Just How Fat Is Too Fat?

“Is Surgeon General Appointee Too Fat?” a recent Fox news segment asked. The interviewee, sporting a T-shirt emblazoned “No Chubbies,” estimated that Dr. Regina Benjamin was “50 to 60 pounds” overweight, proving she is “lazy,” and makes “poor food choices.”
I first read about President Barack Obama’s recent pick for the post of Surgeon General in the February 2006 Reader’s Digest. Benjamin, then 49, of Bayou La Batre, Alabama, was featured because of her heroic work for her town and her clinic, ravaged by Hurricane Katrina.

According to the Digest, Benjamin had used her own money to start the clinic in 1990 in the shrimping village of 2,300, one third of whose inhabitants were from Vietnam, Laos, and Cambodia. In 1998, she rebuilt the clinic after Hurricane Georges.

In 2005, Benjamin and her nurse again donned rubber gloves, and worked to clean up after Katrina. The rebuilt clinic was to have opened on January 2, 2006, but was gutted by fire on New Year’s Day. Benjamin, undaunted, started over again.

Quoted as saying, “The patients keep me going,” Benjamin makes house calls, treats those who cannot pay, and helps buy the medicines she prescribes.

A graduate of Xavier University, Morehouse School of Medicine, and the University of Alabama School of Medicine, Benjamin was a 1998 Mandela Award Winner, a former Kellogg National Fellow, and a 2008 recipient of a MacArthur Fellowship (the so-called “genius” grant). In 1995, she became the first African-American woman under 40 to be elected to the American Medical Association Board of Trustees.

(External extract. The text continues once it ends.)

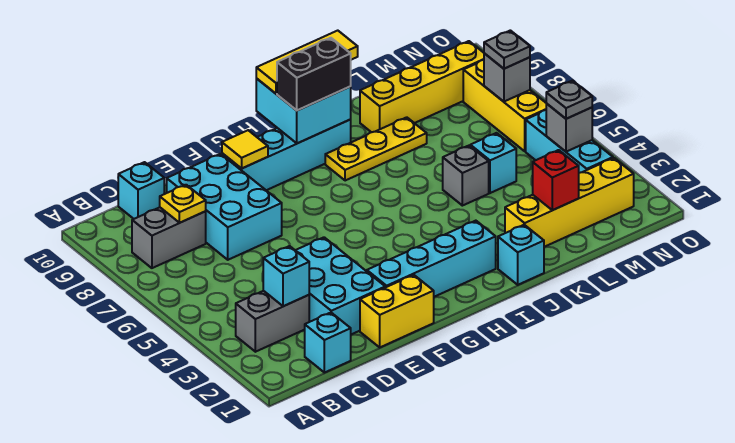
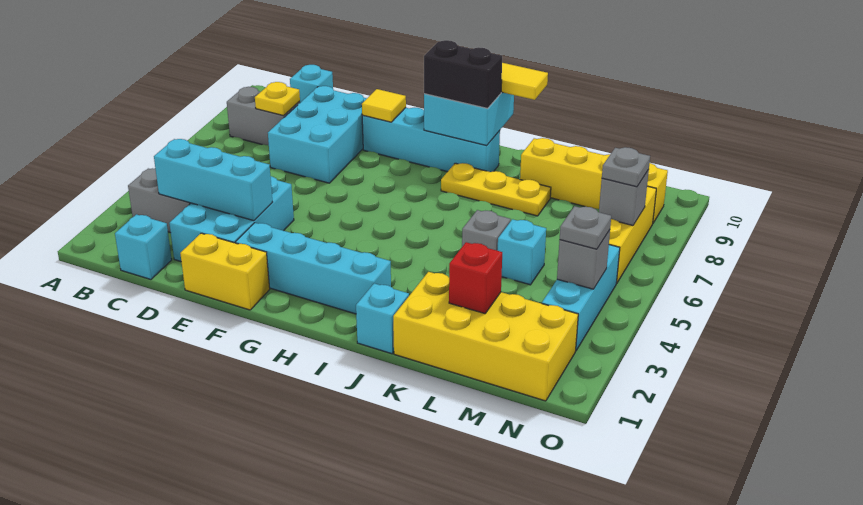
cyan 1x1 brick [263,246,309,306] -> cyan 1x3 brick [154,139,272,221]
yellow 1x4 brick [505,158,634,247] -> yellow 2x4 brick [393,272,578,401]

This “lazy” woman’s commitment to delivering primary care to rural and underserved communities is a valuable resource for someone who will need to look at the big health picture in America.

After her nomination, Benjamin commented, “My hope is to be America’s doctor, America’s family physician. I want to ensure that no one—no one—falls through the cracks, as we improve our health care system.”

Denise Stewart in The Root quotes Bayou La Batre Mayor Stan Wright as saying, “It means we may be losing a good doctor, but it also means the whole United States will have a good doctor.”

In full disclosure, I was so moved by the Reader’s Digest article that I have sent donations to Benjamin’s clinic, and would be happy to see her in the position of Surgeon General.

But this column is written not as a push for Benjamin—there are, no doubt, many dedicated, qualified candidates for the post in this country—but rather as a plea to judge candidates on their record, not on their race, gender, or avoirdupois.